Extracted records:
-- begin --
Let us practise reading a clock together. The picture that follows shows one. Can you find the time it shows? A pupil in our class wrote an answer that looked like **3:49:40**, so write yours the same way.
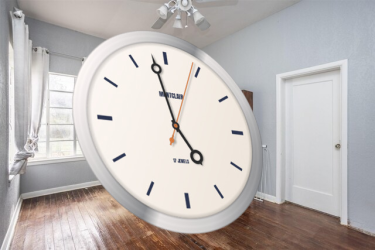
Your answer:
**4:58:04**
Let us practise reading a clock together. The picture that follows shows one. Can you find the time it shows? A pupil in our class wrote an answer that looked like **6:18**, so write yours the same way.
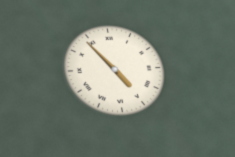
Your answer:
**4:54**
-- end --
-- begin --
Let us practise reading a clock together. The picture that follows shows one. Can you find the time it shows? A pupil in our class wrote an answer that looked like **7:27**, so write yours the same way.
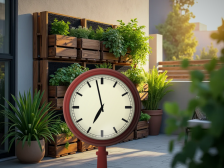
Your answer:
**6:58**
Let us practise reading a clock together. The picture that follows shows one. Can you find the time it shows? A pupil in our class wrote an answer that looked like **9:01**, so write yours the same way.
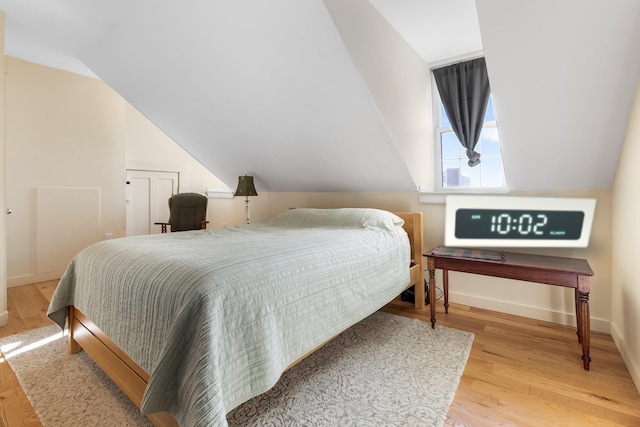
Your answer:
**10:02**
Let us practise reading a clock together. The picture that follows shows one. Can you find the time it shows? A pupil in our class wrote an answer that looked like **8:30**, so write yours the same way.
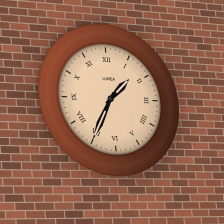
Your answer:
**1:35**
-- end --
-- begin --
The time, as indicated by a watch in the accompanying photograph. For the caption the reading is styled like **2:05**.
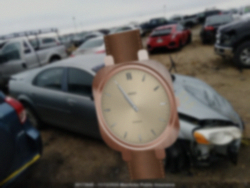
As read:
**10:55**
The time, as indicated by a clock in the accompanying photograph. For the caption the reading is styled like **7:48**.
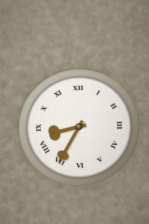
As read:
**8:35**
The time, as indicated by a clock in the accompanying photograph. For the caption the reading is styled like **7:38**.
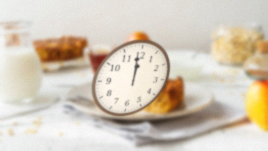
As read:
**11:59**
-- end --
Count how many lines in the records contain the word "shows". Reply with the number only.

## RESPONSE
5